### What is asked
How many lines in the rows below contain the string "true"? Reply with the number only.

### Information provided
───

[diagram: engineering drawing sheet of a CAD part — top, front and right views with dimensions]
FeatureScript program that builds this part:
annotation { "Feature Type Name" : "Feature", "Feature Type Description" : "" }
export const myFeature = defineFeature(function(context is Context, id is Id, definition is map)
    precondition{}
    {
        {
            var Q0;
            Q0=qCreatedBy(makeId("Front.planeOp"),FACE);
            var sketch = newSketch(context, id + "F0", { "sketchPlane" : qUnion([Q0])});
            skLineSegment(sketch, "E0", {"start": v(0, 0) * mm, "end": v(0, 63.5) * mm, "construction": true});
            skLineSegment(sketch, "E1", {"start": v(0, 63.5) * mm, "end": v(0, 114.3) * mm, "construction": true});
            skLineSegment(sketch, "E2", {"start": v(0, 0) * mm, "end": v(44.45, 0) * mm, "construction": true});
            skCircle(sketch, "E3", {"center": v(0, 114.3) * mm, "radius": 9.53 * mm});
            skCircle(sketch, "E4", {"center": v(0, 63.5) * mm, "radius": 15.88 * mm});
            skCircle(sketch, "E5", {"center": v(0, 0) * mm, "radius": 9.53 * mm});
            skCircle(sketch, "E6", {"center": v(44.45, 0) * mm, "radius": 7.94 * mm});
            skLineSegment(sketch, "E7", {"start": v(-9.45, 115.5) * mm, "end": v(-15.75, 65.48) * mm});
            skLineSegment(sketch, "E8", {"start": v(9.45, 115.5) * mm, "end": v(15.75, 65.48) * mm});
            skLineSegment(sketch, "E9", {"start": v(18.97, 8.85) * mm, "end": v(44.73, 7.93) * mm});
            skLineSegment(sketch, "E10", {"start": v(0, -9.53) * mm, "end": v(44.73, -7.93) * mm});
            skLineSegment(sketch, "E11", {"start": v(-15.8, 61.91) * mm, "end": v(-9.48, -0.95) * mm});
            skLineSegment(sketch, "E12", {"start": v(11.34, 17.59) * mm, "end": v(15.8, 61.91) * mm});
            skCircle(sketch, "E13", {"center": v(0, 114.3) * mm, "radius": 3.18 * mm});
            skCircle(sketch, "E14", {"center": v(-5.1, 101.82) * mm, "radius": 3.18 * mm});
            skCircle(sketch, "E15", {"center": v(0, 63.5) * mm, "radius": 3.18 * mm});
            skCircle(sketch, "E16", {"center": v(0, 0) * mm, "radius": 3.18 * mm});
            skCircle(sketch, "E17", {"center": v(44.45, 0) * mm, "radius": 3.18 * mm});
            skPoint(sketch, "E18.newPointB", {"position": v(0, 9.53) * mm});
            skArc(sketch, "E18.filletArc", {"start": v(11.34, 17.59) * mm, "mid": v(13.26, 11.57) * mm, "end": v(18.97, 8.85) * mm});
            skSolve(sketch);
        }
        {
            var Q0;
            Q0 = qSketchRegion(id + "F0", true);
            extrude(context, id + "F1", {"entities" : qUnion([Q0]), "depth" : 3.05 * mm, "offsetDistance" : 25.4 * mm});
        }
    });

───

### Result of the task
4